(Stored data entries)
===============

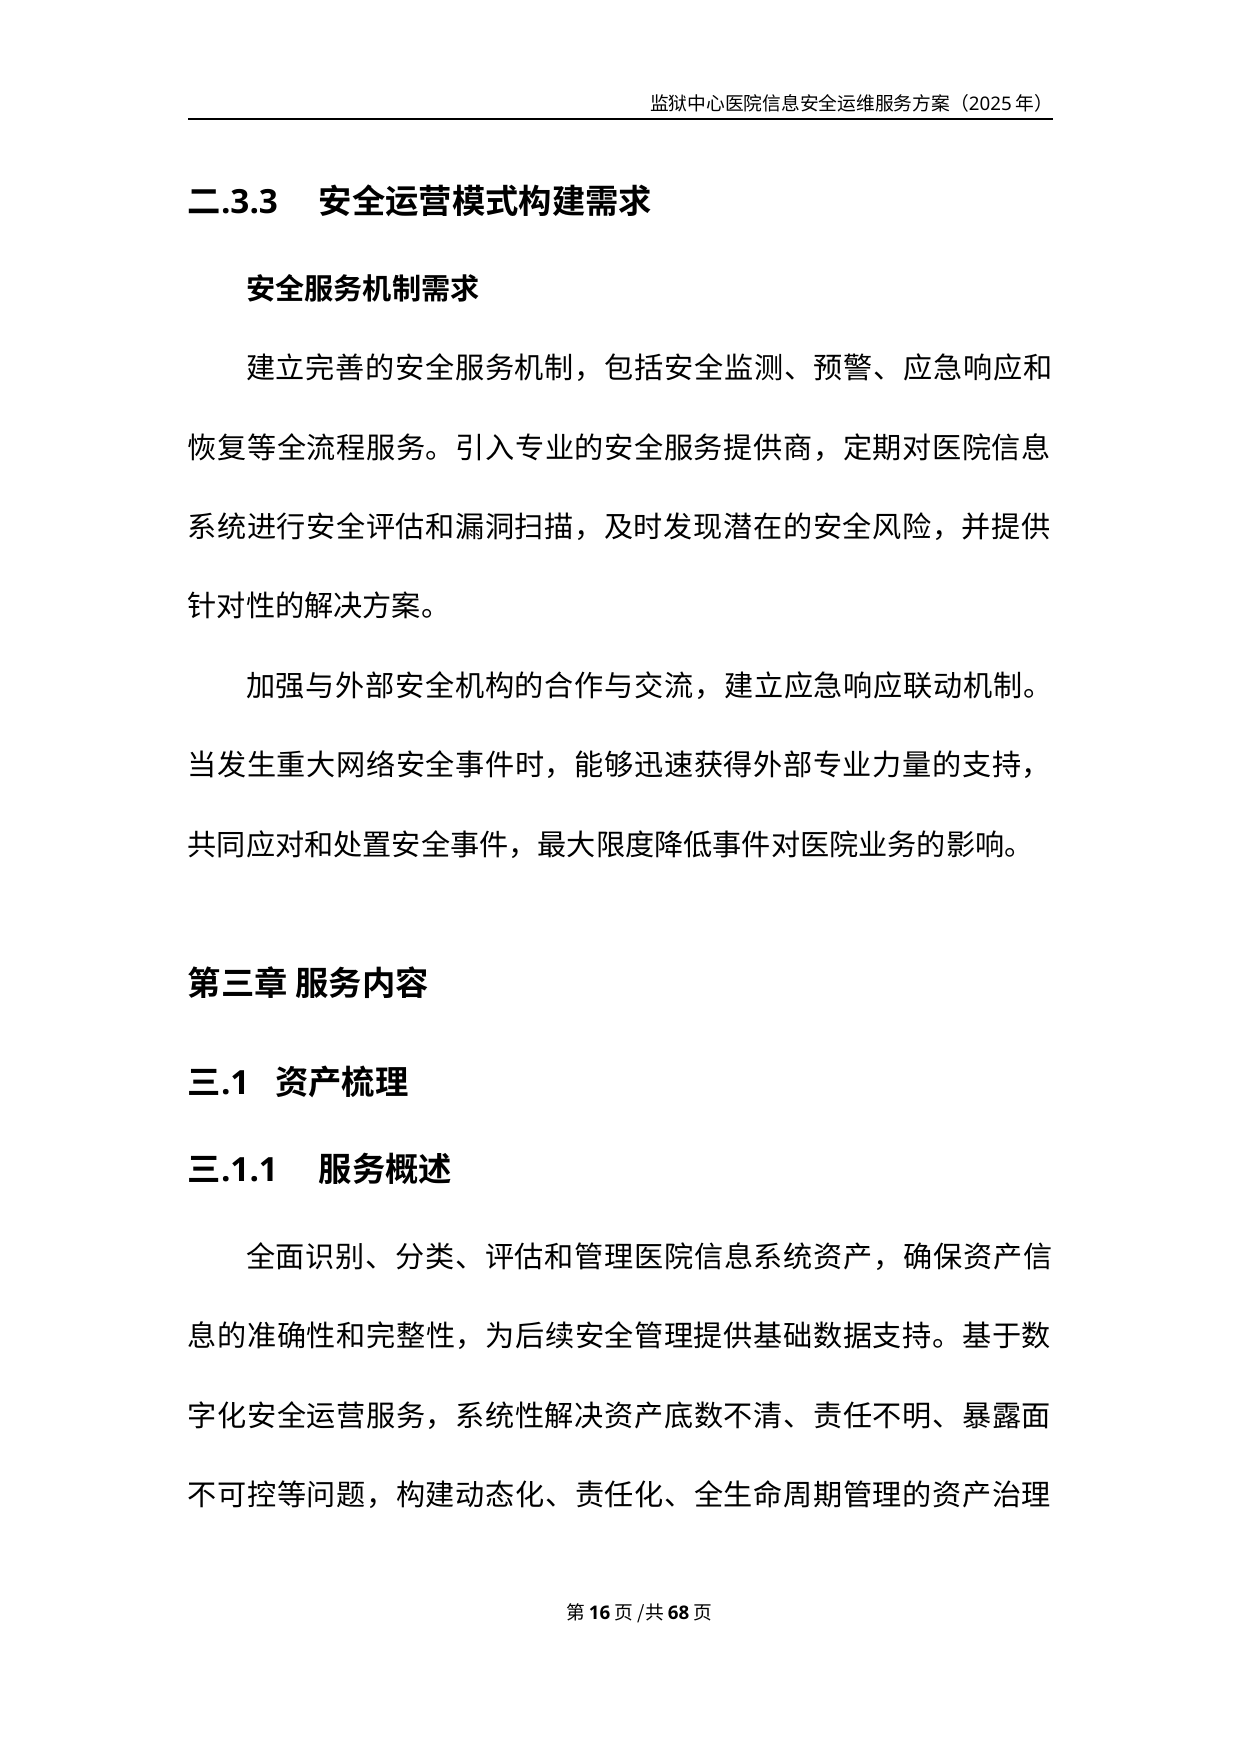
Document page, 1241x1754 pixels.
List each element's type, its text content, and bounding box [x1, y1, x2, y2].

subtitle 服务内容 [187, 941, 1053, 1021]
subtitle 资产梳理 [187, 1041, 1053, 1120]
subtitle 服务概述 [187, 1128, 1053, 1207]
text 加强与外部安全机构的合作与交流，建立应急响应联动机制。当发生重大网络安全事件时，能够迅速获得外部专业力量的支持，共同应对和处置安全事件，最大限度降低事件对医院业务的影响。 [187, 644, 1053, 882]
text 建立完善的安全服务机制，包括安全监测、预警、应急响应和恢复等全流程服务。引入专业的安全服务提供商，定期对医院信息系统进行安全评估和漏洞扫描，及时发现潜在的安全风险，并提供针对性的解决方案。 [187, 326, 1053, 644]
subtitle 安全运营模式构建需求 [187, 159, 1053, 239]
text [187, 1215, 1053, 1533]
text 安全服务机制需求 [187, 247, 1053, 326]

===============

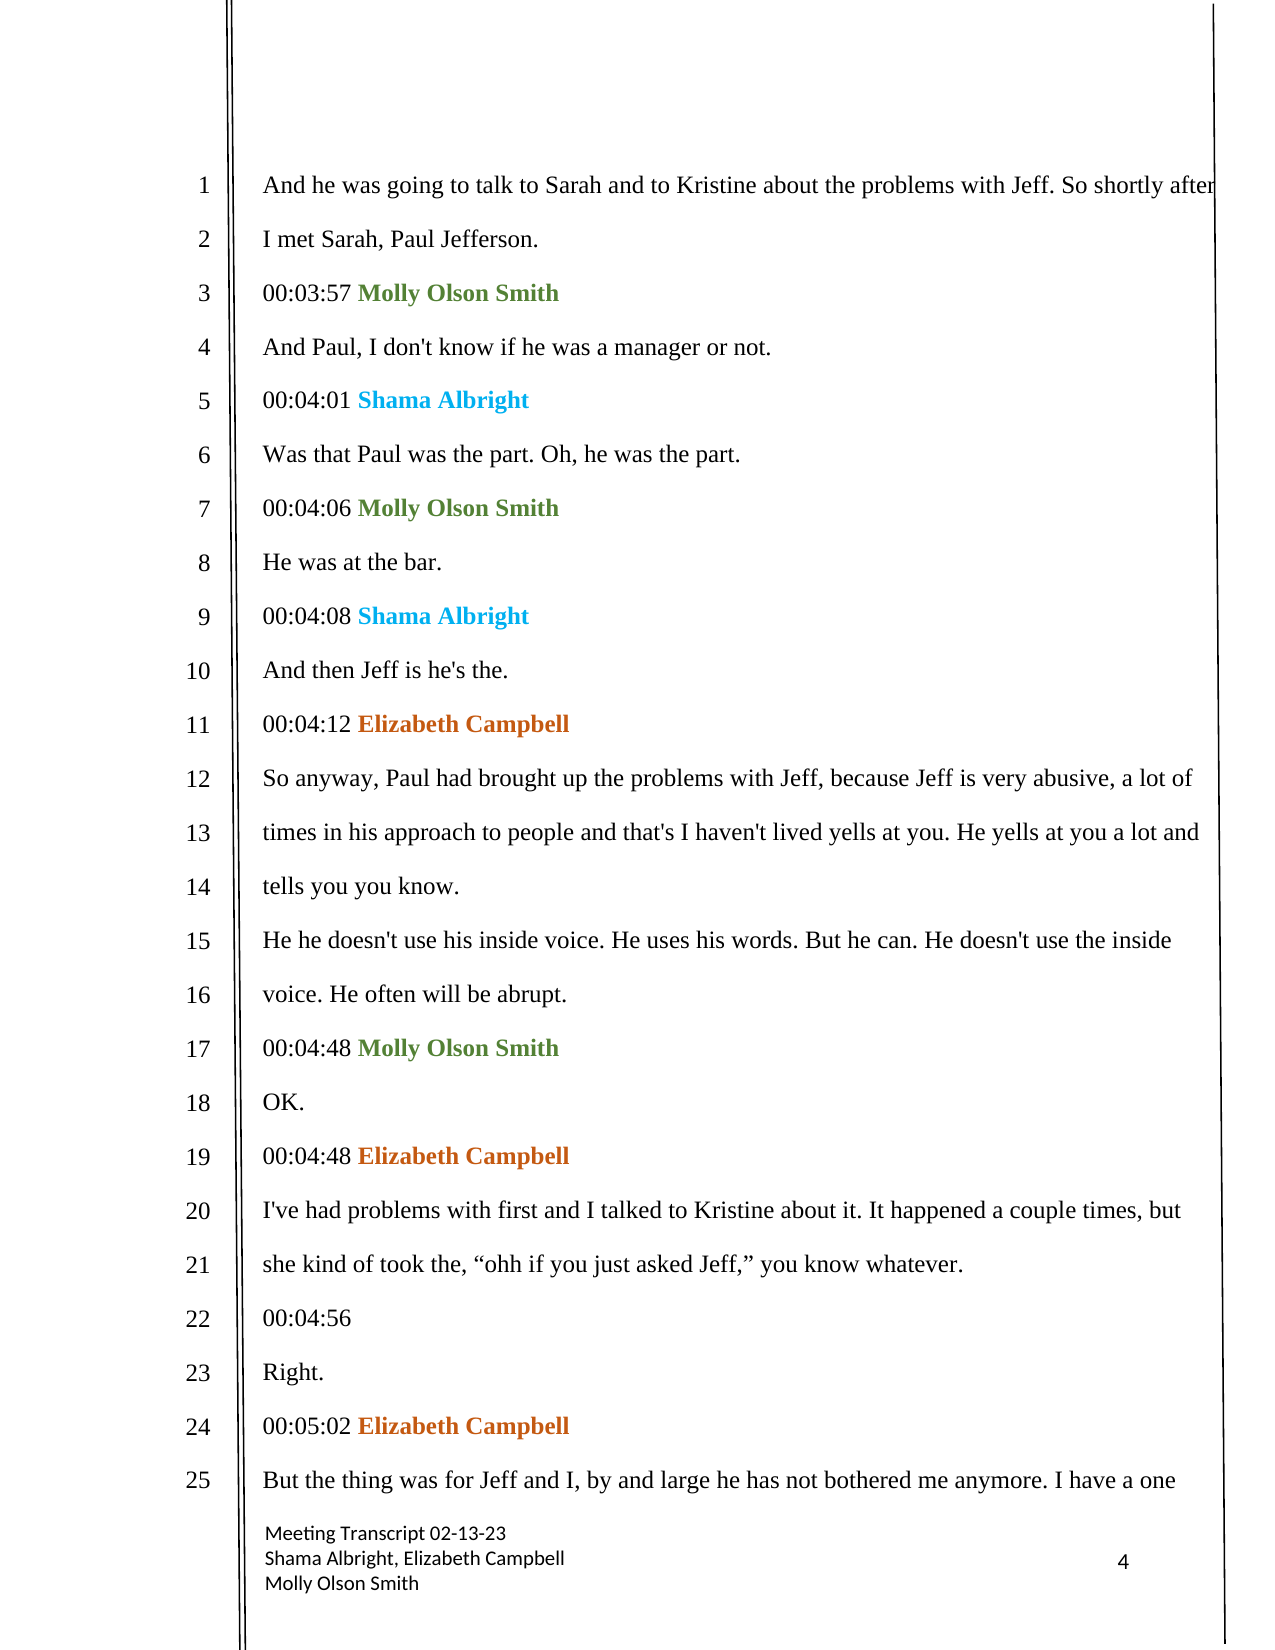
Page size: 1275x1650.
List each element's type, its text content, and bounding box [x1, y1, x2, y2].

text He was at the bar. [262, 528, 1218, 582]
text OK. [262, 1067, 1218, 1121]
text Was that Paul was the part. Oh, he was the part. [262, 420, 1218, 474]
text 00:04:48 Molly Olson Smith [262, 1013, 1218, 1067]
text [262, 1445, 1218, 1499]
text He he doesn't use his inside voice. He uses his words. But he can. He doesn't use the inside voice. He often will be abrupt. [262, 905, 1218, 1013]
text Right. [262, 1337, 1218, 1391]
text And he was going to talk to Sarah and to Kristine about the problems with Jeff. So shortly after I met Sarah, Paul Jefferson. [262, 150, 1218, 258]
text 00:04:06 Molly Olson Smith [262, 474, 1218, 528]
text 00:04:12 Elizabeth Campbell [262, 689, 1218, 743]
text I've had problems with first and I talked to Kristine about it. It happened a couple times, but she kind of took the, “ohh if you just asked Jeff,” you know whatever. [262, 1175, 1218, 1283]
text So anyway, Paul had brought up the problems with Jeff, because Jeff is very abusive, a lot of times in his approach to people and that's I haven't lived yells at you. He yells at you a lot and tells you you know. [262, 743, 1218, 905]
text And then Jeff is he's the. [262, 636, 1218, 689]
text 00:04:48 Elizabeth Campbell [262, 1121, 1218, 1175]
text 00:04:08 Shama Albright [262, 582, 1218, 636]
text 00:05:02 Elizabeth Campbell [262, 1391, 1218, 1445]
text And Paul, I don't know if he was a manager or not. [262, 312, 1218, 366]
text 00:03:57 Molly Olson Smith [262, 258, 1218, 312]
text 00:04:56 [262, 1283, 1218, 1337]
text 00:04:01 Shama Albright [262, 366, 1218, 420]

===============

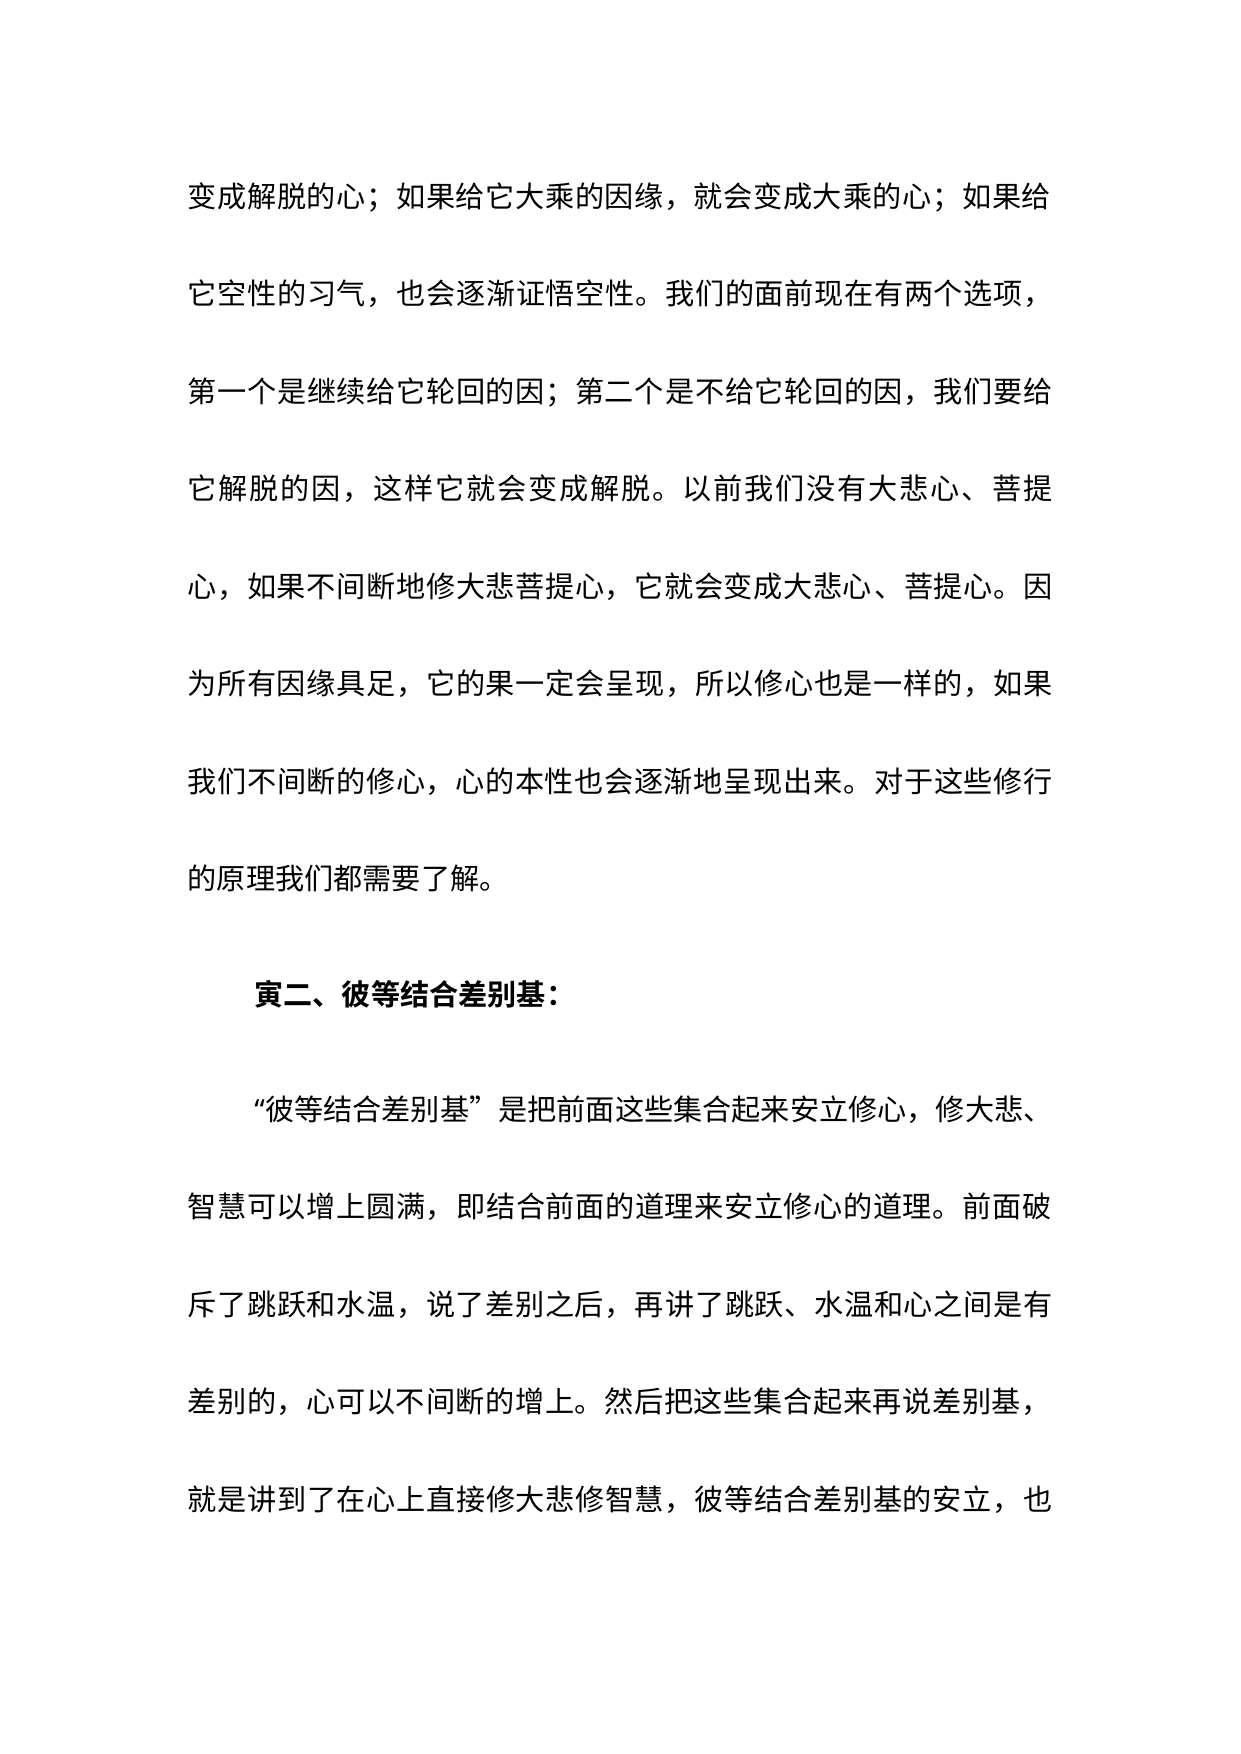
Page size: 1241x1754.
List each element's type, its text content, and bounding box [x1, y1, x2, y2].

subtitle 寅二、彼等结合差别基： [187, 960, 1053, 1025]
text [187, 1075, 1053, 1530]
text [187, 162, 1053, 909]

===============

-- EXERCISE REQUIREMENTS --
Your answer should be a single number: how many lines in the preceding entries contain "size".

-- TASK RESULT --
2